* [How to complete this task] Nothing but a number is wanted: the count of lines in the records below that include "Transfer".

* [Supplied entries]
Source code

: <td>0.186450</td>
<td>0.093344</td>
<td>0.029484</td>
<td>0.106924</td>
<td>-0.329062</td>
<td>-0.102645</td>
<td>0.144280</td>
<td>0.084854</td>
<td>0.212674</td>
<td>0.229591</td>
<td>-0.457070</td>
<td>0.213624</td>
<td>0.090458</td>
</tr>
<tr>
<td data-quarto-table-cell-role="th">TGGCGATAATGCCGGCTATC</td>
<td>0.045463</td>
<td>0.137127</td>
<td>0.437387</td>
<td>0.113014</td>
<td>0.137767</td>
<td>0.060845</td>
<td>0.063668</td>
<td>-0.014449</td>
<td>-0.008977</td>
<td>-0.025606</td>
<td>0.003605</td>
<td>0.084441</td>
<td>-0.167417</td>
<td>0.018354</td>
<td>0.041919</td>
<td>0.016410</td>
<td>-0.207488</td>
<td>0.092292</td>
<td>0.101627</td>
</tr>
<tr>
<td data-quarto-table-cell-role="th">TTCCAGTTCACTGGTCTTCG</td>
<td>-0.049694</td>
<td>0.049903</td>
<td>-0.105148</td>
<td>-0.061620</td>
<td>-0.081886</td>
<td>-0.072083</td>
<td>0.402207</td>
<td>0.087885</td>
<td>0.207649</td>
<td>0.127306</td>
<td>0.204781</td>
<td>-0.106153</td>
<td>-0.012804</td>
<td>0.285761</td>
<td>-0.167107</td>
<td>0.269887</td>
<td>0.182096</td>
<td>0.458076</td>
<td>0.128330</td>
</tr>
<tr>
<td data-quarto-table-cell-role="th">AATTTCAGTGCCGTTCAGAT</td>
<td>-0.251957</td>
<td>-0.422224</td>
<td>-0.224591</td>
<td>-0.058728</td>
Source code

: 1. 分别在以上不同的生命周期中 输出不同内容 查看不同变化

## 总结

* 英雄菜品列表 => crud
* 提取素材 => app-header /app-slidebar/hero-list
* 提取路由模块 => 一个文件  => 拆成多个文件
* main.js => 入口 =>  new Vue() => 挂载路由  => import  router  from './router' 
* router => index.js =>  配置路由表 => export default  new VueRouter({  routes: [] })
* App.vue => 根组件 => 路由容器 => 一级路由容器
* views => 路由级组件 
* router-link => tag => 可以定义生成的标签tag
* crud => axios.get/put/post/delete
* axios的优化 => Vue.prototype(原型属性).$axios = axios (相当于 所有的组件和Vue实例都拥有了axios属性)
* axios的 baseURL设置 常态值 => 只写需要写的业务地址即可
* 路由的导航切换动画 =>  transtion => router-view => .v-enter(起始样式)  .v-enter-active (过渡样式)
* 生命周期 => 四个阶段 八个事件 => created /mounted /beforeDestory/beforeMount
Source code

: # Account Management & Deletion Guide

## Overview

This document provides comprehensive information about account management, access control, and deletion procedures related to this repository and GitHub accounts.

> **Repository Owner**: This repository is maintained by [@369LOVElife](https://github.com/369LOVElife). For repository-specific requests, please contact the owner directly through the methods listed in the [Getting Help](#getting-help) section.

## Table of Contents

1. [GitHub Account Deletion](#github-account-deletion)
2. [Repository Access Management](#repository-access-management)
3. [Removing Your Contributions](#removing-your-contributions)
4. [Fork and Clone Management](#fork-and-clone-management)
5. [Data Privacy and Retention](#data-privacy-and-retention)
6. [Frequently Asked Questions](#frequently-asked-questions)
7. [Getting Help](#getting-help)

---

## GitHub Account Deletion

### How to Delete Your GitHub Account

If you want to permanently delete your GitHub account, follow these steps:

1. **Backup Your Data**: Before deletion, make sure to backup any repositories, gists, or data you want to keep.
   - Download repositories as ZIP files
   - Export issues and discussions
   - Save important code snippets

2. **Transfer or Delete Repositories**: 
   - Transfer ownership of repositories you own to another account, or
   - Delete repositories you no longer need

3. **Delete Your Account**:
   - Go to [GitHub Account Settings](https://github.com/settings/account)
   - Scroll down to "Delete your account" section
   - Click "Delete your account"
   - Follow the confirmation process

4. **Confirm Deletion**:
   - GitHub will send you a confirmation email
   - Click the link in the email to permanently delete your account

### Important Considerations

* [Answer below] 2